--- What the task requires ---
Looking at the material below, work out how many of its lines hold the string "Example". Give that figure alone.

--- Data for review ---
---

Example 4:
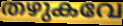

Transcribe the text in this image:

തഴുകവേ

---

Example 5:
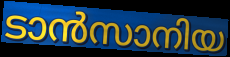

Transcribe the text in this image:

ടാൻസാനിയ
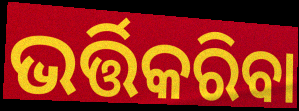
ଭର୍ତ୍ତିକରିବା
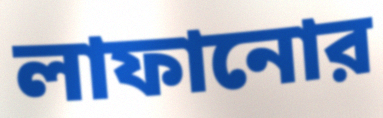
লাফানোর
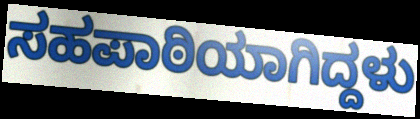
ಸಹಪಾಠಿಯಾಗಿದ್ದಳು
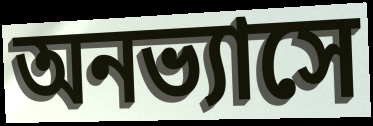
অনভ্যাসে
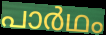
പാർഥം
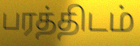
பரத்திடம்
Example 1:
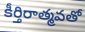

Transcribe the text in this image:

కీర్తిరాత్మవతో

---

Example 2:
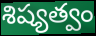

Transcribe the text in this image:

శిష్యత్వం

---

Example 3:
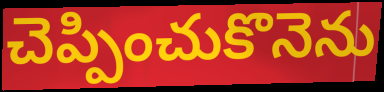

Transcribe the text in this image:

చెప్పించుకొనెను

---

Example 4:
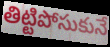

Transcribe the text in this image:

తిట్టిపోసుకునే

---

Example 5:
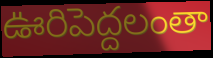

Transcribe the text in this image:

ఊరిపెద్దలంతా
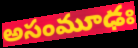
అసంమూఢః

--- Solution for this problem ---
7